[Selection]
How will Brexit affect me right now?
THE decision of 52% of the UK to leave the EU in the recent referendum has important ramifications for the country, many of which won't become apparent for some time.
But in the short-term the effects of our vote to leave are already being felt, many of which are being driven by the relative value of sterling, which - as many predicted - has had something of a dramatic fall.
That wasn't entirely scaremongering on the part of the Remain campaign, as it's frequently been noted that many currencies are shaky in periods of uncertainty; the dollar, for example, often suffers during US Presidential elections.
So while we wait for the pound to recover, life must continue. The question is - what can we expect from it?
One obvious result of the pound falling in the wake of the referendum result is that foreign currencies now cost relatively more for us to purchase.
Panic buying is never a good idea - and in any event, it's wise to hold off from exchanging our holiday money until near the date of travel, as trying to second-guess the direction of exchange rates too far ahead of time rarely pays off.
Those who do want to guard against any more wobbles downwards can always use a prepaid travel card to purchase foreign currency gradually.
When we load the card we effectively lock in that day's exchange rate, so those with the inclination can watch the currency markets and seize on the days when the pound is doing relatively well.
Those who've yet to even book their holiday can still get good value for money by choosing destinations where the pound - even in its currently depressed state - still goes relatively far.
For example, in Argentina, the pound buys 149% more pesos than it did three years ago; Russia and Zambia sterling goes 70% further than in 2013, and in Turkey it's 30% stronger than back then.

[Directions]
[1] Decide whether each statement agrees with the article on Brexit, and answer yes or no for each, quoting the words of the article that decide it. (a) The article says 52% of the UK voted to leave the EU. (b) The article recommends exchanging holiday money well ahead of the travel date. (c) The article says the dollar tends to strengthen during US Presidential elections.
[2] Reproduce the records word for word, covering everything from their first line down to the line containing "green diamond: moved 1 px right, 1 px up", both ends included.

[Supplied data]
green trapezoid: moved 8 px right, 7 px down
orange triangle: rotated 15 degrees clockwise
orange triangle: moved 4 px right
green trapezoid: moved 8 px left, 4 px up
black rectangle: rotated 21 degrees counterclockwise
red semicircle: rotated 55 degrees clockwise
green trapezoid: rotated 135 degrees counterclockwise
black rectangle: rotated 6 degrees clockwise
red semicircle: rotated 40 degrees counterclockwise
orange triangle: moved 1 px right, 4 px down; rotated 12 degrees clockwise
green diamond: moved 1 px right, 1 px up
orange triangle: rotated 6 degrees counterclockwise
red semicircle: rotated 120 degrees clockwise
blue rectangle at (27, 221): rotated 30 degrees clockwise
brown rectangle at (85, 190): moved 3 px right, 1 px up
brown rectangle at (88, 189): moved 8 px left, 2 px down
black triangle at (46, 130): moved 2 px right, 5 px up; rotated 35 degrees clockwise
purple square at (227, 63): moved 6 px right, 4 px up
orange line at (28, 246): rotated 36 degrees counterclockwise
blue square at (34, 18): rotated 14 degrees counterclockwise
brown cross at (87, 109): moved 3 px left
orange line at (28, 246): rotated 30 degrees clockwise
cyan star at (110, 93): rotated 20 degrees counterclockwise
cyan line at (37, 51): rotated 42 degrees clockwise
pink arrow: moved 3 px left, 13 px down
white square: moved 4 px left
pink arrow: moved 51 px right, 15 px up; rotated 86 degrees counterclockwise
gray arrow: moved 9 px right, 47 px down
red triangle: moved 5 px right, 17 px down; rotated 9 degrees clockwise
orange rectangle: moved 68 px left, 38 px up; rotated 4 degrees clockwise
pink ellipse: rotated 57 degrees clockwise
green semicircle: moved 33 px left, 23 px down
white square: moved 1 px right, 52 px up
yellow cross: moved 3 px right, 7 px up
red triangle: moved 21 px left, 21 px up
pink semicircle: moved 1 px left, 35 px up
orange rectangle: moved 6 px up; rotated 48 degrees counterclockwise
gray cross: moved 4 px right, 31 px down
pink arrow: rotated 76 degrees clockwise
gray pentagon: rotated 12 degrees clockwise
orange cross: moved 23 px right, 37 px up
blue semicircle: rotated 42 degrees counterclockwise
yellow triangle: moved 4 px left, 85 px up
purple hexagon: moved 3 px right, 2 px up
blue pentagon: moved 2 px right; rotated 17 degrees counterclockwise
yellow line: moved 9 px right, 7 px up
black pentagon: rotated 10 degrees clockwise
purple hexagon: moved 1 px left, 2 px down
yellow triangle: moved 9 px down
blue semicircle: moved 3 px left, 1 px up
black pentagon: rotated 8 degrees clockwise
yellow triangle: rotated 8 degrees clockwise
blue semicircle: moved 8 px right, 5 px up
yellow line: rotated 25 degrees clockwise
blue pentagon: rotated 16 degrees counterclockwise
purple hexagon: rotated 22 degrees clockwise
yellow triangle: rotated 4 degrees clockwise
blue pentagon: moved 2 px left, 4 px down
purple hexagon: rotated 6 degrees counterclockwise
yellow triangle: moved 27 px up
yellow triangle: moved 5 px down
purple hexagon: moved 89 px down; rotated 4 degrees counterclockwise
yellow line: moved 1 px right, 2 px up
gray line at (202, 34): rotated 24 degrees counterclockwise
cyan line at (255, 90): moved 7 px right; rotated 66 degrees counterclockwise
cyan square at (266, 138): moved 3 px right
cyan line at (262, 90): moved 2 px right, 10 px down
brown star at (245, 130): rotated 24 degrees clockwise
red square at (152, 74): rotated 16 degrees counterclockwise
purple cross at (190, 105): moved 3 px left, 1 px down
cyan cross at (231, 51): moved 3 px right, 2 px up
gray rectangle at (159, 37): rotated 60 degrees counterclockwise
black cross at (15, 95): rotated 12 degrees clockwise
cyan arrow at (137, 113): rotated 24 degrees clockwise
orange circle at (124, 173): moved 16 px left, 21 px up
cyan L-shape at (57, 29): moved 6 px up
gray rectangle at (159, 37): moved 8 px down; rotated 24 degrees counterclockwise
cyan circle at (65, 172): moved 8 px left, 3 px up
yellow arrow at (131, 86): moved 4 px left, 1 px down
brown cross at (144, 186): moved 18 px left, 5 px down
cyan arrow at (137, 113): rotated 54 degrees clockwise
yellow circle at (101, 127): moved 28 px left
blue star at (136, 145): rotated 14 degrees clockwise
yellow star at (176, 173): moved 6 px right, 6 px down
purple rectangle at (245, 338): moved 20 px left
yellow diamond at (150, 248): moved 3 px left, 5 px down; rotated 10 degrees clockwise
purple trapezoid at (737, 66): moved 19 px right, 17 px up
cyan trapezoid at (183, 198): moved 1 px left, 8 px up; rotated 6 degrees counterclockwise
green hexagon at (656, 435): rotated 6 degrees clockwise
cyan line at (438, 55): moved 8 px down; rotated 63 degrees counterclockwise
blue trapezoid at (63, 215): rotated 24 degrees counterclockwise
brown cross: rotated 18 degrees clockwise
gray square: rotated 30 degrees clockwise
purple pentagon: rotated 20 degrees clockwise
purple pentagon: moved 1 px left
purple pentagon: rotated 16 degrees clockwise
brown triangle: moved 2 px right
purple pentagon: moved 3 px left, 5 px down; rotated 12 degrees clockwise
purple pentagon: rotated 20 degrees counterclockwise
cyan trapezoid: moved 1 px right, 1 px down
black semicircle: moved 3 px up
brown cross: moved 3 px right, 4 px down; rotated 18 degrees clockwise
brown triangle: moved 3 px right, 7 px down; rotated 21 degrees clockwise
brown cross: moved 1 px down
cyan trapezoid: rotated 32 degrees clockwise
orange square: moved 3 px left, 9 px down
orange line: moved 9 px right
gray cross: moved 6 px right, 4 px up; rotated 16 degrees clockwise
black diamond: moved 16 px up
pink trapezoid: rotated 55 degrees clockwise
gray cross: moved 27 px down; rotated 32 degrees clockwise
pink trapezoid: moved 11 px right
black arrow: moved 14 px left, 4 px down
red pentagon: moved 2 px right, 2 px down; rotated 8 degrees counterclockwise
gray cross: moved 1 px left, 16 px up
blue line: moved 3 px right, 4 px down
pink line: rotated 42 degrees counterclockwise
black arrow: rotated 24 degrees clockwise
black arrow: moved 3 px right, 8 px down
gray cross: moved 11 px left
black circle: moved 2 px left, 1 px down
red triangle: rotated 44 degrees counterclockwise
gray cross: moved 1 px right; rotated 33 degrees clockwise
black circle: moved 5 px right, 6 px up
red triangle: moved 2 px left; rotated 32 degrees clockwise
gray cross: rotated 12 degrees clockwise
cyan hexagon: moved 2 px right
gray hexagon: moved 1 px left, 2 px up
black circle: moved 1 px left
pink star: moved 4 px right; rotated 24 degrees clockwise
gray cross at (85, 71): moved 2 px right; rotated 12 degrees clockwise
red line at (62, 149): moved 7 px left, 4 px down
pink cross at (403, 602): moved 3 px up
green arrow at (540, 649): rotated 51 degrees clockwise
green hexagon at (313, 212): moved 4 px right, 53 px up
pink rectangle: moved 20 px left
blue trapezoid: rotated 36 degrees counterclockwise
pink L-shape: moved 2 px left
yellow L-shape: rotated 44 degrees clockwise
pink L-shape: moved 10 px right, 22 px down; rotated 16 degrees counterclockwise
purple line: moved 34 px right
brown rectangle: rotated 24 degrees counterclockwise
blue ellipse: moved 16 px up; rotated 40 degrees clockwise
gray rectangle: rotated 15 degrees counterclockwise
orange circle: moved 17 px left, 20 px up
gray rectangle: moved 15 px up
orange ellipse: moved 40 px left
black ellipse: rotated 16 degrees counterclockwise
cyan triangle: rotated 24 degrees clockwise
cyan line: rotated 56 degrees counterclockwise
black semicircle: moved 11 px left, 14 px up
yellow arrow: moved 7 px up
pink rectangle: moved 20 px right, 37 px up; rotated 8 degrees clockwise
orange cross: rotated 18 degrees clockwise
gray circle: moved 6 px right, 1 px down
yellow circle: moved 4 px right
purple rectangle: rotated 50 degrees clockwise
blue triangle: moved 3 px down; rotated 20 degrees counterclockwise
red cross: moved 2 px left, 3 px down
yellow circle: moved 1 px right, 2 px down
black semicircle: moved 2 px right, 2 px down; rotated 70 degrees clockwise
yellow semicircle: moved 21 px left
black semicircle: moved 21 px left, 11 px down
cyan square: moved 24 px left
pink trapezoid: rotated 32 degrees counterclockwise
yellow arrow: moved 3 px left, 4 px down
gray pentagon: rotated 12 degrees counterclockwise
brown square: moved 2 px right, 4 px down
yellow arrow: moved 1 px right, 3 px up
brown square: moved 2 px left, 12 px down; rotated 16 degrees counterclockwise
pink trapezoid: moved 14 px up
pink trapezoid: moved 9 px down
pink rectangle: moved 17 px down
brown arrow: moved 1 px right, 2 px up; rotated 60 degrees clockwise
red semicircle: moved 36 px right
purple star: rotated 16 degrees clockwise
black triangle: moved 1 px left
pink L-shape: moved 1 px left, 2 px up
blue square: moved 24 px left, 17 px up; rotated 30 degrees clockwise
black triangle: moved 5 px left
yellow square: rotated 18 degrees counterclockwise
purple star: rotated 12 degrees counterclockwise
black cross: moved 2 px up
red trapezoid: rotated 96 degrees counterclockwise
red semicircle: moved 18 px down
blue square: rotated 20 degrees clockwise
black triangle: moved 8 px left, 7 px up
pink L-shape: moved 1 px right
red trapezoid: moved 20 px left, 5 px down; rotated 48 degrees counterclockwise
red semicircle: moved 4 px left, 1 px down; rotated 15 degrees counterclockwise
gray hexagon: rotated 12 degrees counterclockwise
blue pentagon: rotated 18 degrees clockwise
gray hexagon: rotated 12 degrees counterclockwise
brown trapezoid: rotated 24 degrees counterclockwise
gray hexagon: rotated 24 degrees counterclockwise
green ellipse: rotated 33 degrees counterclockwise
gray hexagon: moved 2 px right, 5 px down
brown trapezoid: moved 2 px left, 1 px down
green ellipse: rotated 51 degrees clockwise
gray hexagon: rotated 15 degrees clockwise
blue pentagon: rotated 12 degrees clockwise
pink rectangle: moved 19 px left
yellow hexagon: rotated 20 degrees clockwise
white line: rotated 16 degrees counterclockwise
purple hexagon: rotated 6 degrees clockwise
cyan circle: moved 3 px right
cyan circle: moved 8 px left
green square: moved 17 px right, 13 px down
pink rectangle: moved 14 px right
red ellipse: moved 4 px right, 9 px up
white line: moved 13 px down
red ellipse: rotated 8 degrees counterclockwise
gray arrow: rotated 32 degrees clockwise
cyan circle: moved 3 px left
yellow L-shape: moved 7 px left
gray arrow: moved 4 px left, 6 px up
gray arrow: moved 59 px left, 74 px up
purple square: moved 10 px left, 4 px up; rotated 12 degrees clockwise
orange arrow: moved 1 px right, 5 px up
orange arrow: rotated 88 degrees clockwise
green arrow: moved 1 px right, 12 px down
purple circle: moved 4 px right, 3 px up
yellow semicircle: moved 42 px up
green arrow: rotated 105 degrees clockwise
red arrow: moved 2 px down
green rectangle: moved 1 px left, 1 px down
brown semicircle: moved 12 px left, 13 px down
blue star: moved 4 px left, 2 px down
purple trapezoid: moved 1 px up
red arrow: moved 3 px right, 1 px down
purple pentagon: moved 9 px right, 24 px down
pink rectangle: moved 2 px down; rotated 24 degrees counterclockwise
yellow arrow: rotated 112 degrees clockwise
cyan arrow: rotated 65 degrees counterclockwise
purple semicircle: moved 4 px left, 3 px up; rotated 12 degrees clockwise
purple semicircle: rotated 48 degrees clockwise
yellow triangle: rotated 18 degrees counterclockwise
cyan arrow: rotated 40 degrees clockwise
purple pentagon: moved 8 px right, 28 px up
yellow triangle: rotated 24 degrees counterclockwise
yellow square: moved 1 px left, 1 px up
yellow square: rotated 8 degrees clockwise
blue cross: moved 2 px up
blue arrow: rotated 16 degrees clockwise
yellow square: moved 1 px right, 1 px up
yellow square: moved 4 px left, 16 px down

[List of solutions]
[1]
(a) Yes: "THE decision of 52% of the UK to leave the EU"
(b) No: "it's wise to hold off from exchanging our holiday money until near the date of travel"
(c) No: "the dollar, for example, often suffers during US Presidential elections"

[2]
green trapezoid: moved 8 px right, 7 px down
orange triangle: rotated 15 degrees clockwise
orange triangle: moved 4 px right
green trapezoid: moved 8 px left, 4 px up
black rectangle: rotated 21 degrees counterclockwise
red semicircle: rotated 55 degrees clockwise
green trapezoid: rotated 135 degrees counterclockwise
black rectangle: rotated 6 degrees clockwise
red semicircle: rotated 40 degrees counterclockwise
orange triangle: moved 1 px right, 4 px down; rotated 12 degrees clockwise
green diamond: moved 1 px right, 1 px up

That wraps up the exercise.